[Data under study — start]

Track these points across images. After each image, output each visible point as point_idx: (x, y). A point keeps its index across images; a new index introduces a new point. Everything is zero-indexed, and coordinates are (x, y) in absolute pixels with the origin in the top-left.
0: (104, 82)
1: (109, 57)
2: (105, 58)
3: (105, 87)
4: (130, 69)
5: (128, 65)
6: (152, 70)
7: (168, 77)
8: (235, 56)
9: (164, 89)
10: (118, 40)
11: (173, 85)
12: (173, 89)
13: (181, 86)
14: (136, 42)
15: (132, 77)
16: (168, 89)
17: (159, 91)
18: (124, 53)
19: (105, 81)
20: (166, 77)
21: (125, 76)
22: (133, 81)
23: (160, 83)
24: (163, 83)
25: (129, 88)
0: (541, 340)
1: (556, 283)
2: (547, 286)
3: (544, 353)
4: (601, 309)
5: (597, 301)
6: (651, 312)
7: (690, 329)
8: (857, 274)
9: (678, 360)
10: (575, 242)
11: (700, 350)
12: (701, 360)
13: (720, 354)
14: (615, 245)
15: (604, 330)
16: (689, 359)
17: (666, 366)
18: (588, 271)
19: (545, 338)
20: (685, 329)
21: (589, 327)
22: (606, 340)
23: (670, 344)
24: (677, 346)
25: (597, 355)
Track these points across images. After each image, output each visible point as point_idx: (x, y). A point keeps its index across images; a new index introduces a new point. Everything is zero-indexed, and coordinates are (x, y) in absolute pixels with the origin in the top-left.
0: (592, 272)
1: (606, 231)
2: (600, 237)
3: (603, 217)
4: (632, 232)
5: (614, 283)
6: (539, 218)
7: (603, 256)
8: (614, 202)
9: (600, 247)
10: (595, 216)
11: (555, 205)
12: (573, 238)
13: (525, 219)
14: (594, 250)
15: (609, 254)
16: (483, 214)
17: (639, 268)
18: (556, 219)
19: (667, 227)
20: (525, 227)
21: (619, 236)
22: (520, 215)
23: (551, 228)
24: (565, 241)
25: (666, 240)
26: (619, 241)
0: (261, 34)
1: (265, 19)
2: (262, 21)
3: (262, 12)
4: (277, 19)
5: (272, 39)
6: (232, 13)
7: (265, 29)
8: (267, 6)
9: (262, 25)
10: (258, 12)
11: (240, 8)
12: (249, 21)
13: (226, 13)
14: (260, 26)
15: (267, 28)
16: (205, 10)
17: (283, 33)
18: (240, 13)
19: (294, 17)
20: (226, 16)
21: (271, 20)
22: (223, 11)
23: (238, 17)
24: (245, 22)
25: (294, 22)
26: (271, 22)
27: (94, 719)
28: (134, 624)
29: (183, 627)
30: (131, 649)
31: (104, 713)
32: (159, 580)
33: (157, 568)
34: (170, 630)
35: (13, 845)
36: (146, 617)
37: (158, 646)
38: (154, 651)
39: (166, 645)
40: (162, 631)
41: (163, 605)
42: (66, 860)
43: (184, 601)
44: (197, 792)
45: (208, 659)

[Data under study — finish]

> **Work instructions**: The answer must restate all of the entries exactly.

> **Reply**:
Track these points across images. After each image, output each visible point as point_idx: (x, y). A point keeps its index across images; a new index introduces a new point. Everything is zero-indexed, and coordinates are (x, y) in absolute pixels with the origin in the top-left.
0: (104, 82)
1: (109, 57)
2: (105, 58)
3: (105, 87)
4: (130, 69)
5: (128, 65)
6: (152, 70)
7: (168, 77)
8: (235, 56)
9: (164, 89)
10: (118, 40)
11: (173, 85)
12: (173, 89)
13: (181, 86)
14: (136, 42)
15: (132, 77)
16: (168, 89)
17: (159, 91)
18: (124, 53)
19: (105, 81)
20: (166, 77)
21: (125, 76)
22: (133, 81)
23: (160, 83)
24: (163, 83)
25: (129, 88)
0: (541, 340)
1: (556, 283)
2: (547, 286)
3: (544, 353)
4: (601, 309)
5: (597, 301)
6: (651, 312)
7: (690, 329)
8: (857, 274)
9: (678, 360)
10: (575, 242)
11: (700, 350)
12: (701, 360)
13: (720, 354)
14: (615, 245)
15: (604, 330)
16: (689, 359)
17: (666, 366)
18: (588, 271)
19: (545, 338)
20: (685, 329)
21: (589, 327)
22: (606, 340)
23: (670, 344)
24: (677, 346)
25: (597, 355)
Track these points across images. After each image, output each visible point as point_idx: (x, y). A point keeps its index across images; a new index introduces a new point. Everything is zero-indexed, and coordinates are (x, y) in absolute pixels with the origin in the top-left.
0: (592, 272)
1: (606, 231)
2: (600, 237)
3: (603, 217)
4: (632, 232)
5: (614, 283)
6: (539, 218)
7: (603, 256)
8: (614, 202)
9: (600, 247)
10: (595, 216)
11: (555, 205)
12: (573, 238)
13: (525, 219)
14: (594, 250)
15: (609, 254)
16: (483, 214)
17: (639, 268)
18: (556, 219)
19: (667, 227)
20: (525, 227)
21: (619, 236)
22: (520, 215)
23: (551, 228)
24: (565, 241)
25: (666, 240)
26: (619, 241)
0: (261, 34)
1: (265, 19)
2: (262, 21)
3: (262, 12)
4: (277, 19)
5: (272, 39)
6: (232, 13)
7: (265, 29)
8: (267, 6)
9: (262, 25)
10: (258, 12)
11: (240, 8)
12: (249, 21)
13: (226, 13)
14: (260, 26)
15: (267, 28)
16: (205, 10)
17: (283, 33)
18: (240, 13)
19: (294, 17)
20: (226, 16)
21: (271, 20)
22: (223, 11)
23: (238, 17)
24: (245, 22)
25: (294, 22)
26: (271, 22)
27: (94, 719)
28: (134, 624)
29: (183, 627)
30: (131, 649)
31: (104, 713)
32: (159, 580)
33: (157, 568)
34: (170, 630)
35: (13, 845)
36: (146, 617)
37: (158, 646)
38: (154, 651)
39: (166, 645)
40: (162, 631)
41: (163, 605)
42: (66, 860)
43: (184, 601)
44: (197, 792)
45: (208, 659)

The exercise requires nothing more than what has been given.